Task goal:
For each line of the data below, test for "labels". Report only the number of lines that pass.

Task input:
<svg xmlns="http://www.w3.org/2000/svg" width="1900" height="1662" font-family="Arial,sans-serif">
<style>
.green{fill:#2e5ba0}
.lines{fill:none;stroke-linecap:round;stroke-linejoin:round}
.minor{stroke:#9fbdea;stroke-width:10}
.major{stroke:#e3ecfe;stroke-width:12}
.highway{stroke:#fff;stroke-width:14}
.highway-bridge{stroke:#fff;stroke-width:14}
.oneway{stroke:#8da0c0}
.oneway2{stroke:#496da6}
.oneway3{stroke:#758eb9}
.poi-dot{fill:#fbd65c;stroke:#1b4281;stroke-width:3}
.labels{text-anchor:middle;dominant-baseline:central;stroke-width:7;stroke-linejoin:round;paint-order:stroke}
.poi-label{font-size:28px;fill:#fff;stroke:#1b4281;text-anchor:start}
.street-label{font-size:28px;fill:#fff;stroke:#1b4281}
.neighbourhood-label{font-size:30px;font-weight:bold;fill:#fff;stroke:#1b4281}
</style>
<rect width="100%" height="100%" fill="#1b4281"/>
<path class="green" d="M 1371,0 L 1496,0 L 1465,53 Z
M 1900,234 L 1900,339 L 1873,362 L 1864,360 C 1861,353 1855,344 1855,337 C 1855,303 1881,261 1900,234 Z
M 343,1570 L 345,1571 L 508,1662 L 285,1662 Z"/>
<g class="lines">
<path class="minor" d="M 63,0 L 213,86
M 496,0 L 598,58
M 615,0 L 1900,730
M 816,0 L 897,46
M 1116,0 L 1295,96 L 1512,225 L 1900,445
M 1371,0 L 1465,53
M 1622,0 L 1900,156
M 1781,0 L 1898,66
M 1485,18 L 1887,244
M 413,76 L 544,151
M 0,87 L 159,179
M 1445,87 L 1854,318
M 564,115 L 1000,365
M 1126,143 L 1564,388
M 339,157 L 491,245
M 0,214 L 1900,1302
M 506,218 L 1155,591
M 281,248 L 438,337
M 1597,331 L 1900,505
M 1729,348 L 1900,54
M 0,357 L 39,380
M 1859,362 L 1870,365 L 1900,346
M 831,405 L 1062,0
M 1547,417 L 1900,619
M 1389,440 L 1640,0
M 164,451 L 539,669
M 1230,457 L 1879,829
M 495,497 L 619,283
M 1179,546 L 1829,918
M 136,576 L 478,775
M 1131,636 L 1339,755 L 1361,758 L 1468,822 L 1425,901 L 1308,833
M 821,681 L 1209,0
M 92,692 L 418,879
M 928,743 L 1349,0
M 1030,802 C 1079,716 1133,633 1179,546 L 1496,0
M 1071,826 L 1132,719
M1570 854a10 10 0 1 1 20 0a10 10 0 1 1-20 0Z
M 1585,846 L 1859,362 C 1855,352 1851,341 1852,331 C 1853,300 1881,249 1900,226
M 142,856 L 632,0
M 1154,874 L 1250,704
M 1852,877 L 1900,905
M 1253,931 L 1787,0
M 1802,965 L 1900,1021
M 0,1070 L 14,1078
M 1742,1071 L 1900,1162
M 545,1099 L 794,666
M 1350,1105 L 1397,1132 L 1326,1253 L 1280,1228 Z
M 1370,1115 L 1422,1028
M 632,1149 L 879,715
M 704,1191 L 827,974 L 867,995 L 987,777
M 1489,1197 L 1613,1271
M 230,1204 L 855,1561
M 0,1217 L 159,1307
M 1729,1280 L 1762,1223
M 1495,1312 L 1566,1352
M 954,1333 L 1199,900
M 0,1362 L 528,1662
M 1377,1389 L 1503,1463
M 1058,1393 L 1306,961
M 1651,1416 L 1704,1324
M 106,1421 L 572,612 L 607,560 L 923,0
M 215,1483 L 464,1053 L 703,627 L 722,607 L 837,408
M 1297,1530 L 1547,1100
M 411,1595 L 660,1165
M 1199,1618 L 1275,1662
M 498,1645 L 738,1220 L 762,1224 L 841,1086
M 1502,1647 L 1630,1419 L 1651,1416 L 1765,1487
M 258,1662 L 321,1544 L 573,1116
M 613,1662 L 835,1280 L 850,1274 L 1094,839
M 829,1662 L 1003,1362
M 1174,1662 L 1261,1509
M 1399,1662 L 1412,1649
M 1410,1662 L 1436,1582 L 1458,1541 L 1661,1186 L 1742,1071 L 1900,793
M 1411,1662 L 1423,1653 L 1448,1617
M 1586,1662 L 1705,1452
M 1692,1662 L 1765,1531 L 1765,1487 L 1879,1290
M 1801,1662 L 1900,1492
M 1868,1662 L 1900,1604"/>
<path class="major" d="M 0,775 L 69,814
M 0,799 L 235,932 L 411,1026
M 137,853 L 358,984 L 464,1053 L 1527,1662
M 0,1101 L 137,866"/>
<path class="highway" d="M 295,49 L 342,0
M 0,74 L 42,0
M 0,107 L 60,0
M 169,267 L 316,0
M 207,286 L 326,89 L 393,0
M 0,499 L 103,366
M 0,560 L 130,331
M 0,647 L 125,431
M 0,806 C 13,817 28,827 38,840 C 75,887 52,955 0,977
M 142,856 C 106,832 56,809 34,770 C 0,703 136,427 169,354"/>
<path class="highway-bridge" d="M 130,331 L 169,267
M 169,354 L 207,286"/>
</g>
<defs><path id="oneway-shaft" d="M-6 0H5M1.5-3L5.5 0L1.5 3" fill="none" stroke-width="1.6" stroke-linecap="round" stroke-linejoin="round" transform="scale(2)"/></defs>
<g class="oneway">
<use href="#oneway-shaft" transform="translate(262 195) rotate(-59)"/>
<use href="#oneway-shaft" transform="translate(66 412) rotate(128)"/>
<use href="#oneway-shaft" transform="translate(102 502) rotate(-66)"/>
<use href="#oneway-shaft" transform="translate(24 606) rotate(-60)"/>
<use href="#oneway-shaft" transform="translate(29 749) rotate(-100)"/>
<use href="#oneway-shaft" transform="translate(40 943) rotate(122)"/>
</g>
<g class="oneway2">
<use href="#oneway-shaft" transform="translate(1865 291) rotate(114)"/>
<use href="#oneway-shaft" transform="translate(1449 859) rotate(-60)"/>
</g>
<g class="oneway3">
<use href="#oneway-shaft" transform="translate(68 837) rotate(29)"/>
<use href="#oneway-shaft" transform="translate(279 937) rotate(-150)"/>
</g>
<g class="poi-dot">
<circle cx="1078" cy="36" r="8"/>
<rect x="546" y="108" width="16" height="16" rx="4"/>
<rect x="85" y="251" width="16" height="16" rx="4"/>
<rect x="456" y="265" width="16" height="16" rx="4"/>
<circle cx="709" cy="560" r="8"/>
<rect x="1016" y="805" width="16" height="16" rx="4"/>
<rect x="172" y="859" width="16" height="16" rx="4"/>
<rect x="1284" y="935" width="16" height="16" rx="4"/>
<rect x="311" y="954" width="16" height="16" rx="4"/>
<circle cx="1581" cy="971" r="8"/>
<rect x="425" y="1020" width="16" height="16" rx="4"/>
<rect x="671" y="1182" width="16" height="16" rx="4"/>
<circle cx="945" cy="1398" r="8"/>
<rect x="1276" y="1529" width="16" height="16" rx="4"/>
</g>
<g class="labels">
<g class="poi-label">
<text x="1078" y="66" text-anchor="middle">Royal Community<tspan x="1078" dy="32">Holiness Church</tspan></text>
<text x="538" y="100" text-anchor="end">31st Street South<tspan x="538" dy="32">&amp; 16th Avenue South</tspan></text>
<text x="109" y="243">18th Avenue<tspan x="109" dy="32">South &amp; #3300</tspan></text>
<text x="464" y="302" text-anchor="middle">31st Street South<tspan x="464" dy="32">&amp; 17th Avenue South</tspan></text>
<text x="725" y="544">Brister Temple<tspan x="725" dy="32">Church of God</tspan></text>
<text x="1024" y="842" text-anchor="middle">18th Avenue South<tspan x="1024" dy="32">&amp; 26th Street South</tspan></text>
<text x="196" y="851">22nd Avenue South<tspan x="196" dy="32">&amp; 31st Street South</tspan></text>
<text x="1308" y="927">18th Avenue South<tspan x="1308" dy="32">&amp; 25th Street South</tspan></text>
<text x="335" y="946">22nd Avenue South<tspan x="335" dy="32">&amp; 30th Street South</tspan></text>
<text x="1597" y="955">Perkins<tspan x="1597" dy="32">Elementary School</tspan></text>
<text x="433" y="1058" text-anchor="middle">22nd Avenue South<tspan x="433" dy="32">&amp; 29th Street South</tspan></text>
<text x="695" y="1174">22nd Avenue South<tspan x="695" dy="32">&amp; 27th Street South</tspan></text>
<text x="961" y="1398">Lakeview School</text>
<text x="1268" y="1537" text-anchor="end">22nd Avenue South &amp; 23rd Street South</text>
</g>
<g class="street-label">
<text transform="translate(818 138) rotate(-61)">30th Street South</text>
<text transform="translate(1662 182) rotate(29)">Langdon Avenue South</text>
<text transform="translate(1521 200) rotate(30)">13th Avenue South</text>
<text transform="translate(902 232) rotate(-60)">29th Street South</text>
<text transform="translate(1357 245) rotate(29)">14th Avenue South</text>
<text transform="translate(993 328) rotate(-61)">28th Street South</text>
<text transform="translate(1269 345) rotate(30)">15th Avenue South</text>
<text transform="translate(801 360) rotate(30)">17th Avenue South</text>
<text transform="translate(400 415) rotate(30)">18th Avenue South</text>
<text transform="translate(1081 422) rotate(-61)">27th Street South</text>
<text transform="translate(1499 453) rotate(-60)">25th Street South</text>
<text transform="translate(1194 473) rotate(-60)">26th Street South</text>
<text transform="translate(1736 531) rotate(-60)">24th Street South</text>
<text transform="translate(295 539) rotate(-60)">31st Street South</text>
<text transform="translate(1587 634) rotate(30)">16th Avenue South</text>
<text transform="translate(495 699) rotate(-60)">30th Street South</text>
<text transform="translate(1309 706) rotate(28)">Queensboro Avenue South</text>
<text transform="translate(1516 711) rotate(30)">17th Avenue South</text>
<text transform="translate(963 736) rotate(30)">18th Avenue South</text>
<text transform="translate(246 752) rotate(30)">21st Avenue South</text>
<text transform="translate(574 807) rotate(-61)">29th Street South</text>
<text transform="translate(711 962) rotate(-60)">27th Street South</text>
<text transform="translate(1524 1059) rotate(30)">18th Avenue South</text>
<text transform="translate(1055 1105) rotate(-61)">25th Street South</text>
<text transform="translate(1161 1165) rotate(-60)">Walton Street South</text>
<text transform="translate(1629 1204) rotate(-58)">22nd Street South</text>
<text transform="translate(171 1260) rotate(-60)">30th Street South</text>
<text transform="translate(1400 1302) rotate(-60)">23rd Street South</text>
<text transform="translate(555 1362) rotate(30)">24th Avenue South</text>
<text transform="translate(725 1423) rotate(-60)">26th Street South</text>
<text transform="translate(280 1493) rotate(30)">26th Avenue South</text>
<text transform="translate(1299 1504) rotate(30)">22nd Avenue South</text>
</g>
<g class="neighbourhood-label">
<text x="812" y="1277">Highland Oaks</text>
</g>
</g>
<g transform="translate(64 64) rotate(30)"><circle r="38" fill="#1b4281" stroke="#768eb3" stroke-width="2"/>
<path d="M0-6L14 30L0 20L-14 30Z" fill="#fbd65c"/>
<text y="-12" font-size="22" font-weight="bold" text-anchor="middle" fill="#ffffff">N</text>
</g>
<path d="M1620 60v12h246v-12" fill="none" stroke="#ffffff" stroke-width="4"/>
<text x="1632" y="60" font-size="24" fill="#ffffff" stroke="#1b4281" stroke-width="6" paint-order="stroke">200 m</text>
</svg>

Result of the task:
2